The Malegam panel on toning up the functioning of the fledgling microfinance industry in India has come out with a number of suggestions impinging on both the borrower and the lender. But this article confines itself to the suggestions made by the panel that have a direct bearing on the borrowers. And these are that:

The interest charged should not be more than 24 per cent/annum;

75 per cent of the loans should be for income-generating purposes;

The annual family income of the borrower should not be more than Rs 50,000; and

No one should be given more than Rs 25,000 as microfinance assistance;

Given the fact that the almost usurious rates of interest charged by the microfinance industry raised a storm of protests, one did expect a definitive suggestion from the Panel on the issue. Capping of interest at 24 per cent seems to address the concerns of both the borrowers and microfinance providers.

It is a golden mean between avarice and indulgence. The industry had been rationalising its avarice and the huge spread between the average lending and the borrowing rate from banks by saying that microfinance is a different kettle of fish calling for a lot of leg work and frequent interactions with borrowers.

Even with a maximum interest of 24 per cent, the microfinance industry would enjoy a spread of around 12 per cent that should be sufficient to take care of its overheads and leave a tidy profit assuming it has no large scale non-performing asset (NPA) problem to contend with.

If and buts

Ideally, all loans must be given only to foster economic activities and therefore the Panel's suggestion that not less than 75 per cent of microfinance assistance should be provided only for income-generating activities is unexceptionable on the face of it.

It is certainly not desirable to encourage the notion that a micro-financier is standing by to pander to socially undesirable and unproductive expenditures such as dowry or lavish marriage beyond one's means etc. Nor should the message go out that microfinance is a euphemism for doles.

In the event, the Panel is on dot when it suggests that at least 75 per cent of microfinance should be made available only for income-producing activities. Indeed, this was the spirit in which Muhammad Yunus pioneered the idea of microfinance — giving a helping hand to the weaker sections of the society so that they live honourably pursuing whatever skills they have and eking livelihood out of them.

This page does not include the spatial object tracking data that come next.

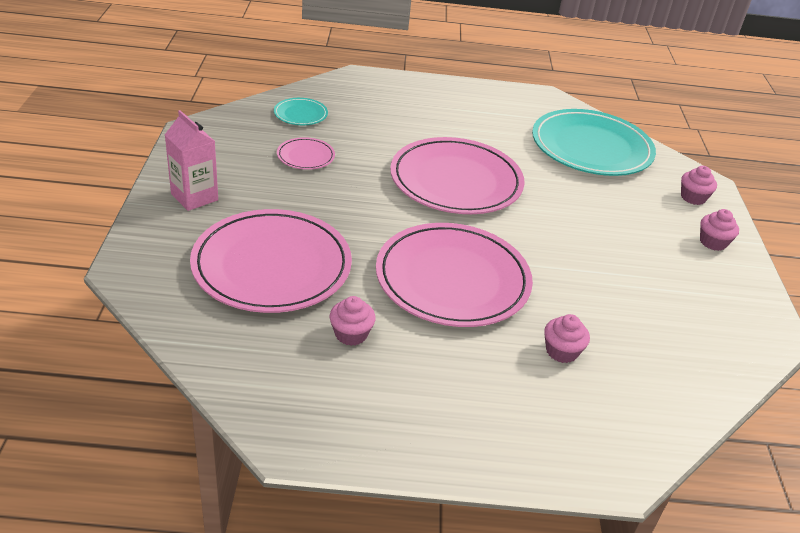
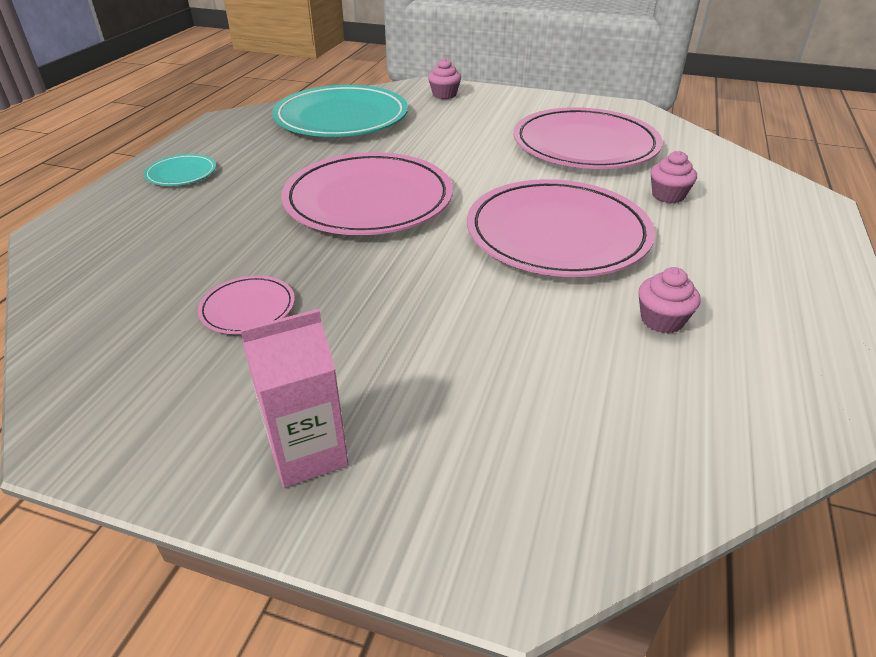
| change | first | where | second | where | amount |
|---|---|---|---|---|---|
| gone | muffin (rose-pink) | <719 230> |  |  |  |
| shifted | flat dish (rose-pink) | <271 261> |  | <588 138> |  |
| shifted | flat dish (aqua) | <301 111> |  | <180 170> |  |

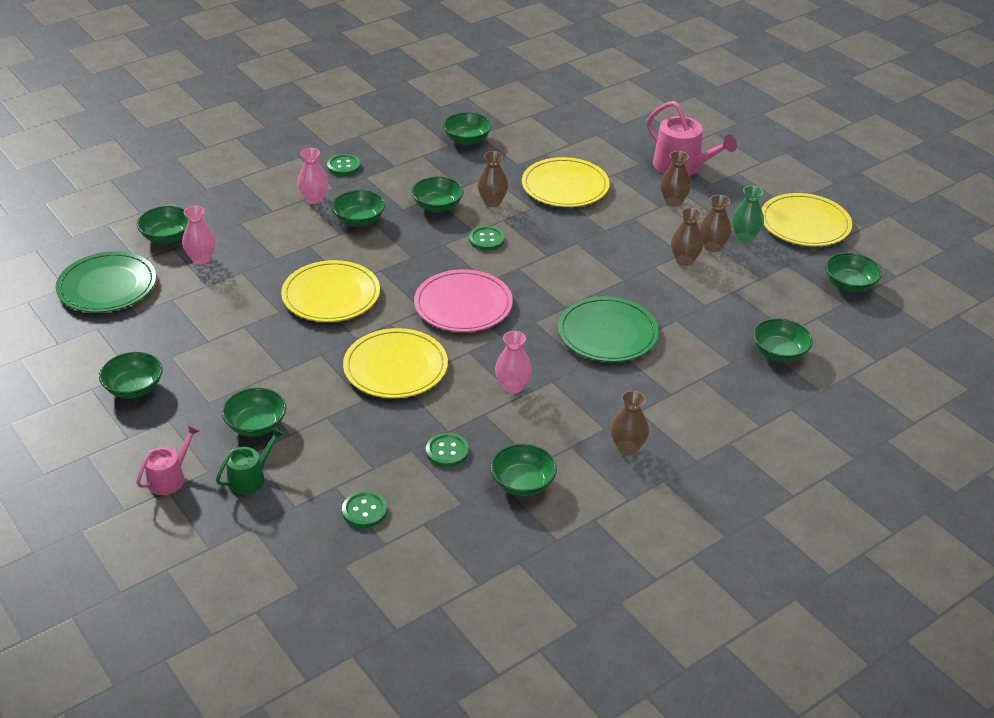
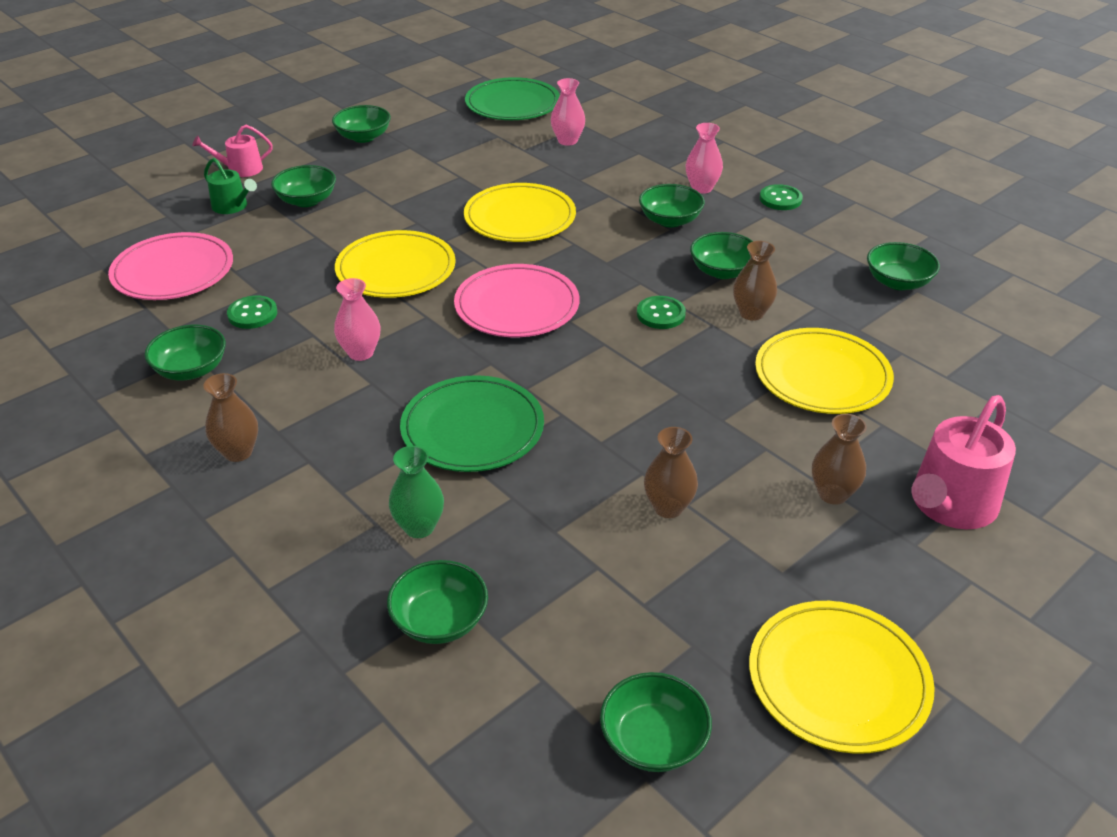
| change | first | where | second | where | amount |
|---|---|---|---|---|---|
| gone | serving bowl (green) | <162 224> |  |  |  |
| gone | vase (dark brown) | <715 223> |  |  |  |
| shifted | vase (green) | <748 214> |  | <416 492> |  |
| swapped | sewing button (green) | <364 509> | flat dish (rose-pink) | <170 266> |  |
| rotated | watering pot (rose-pink) | <168 460> |  | <232 151> | 135 degrees clockwise |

But then when top notch bankers have not been successful in checking diversion of funds by their wealthy customers, it would be too much to expect microfinance organisation with skeletal staff to ensure that the loan taken is not diverted for extraneous purposes by their modest customers.

What perhaps can ensure a modicum of discipline on the part of borrowers is the group pressure, the hallmark of the Grameen Bank initiative of Muhammad Yunus, but sadly lacking by and large in the Indian experiment thus far.

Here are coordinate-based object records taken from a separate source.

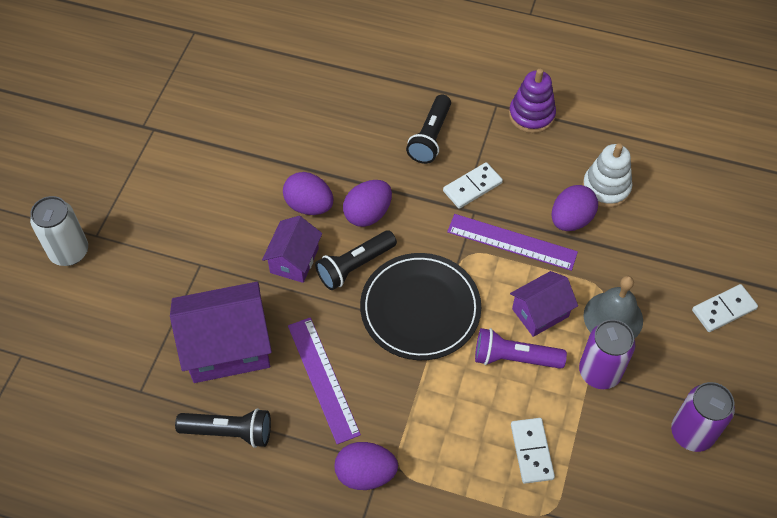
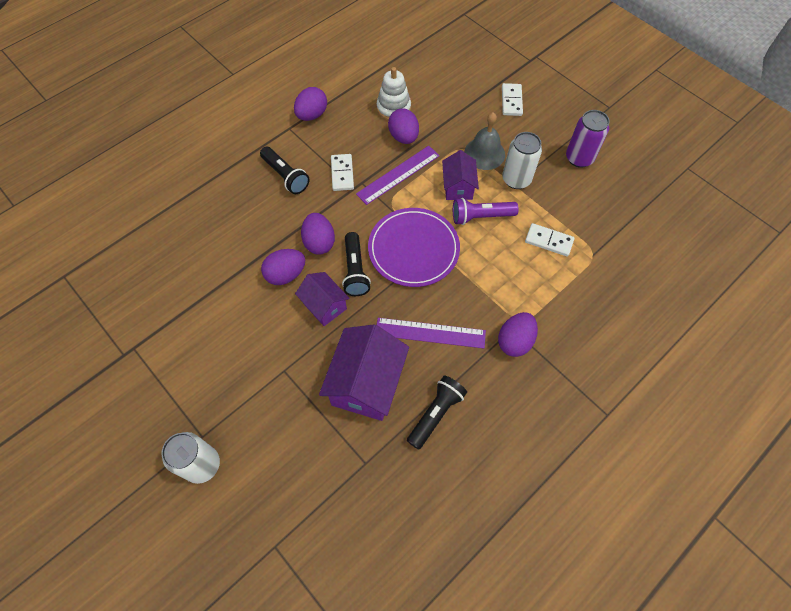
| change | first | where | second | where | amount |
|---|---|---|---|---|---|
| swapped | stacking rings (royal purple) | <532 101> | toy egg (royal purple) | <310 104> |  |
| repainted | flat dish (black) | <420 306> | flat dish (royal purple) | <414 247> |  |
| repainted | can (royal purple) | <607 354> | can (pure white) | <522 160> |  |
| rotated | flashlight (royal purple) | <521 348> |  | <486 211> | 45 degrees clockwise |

Restricting access to microfinance only to a person whose family income does not exceed Rs 50,000 is also well-intentioned.

But enforcing this too would not be easy, given that we in India do not have a databank establishing filial linkages and tracking aggregate incomes that can be flashed on computer screens at a click of the mouse.

Furthermore, in a country where family is not treated as a unit of income tax assessment — though Indira Gandhi, when she was prime minister, did toy with the idea on the ground that those married in heaven should not be separated on earth only to give it up presumably under intense pressure — it might not, after all, be such a good idea to assume that an idle son, for example, would be taken care of by his relatively better-off father, and vice-versa.

And the last suggestion that not more than Rs 25,000 should be given as an individual loan too might flounder at the implementation level in the absence of a data base that flashes at a glance all the loans taken by a person from across the financial landscape of the country.

Group model

The Panel could have done more. It could have commended the group model for adoption without exception in the microfinance industry.

As it is, loans are given to individuals qua individuals whereas Yunus's idea was loans should be given to individuals all right but qua members of a responsible group.

To an average Indian, holding his head high in biraadri is sacred. And group pressure does pack a lot of punch because one rotten fish can spoil the entire pond and the group would not want to risk such outright ostracism with long-term deleterious effects for each one of its members — compliant, deviant or defiant.

(The author is a Delhi-based chartered accountant).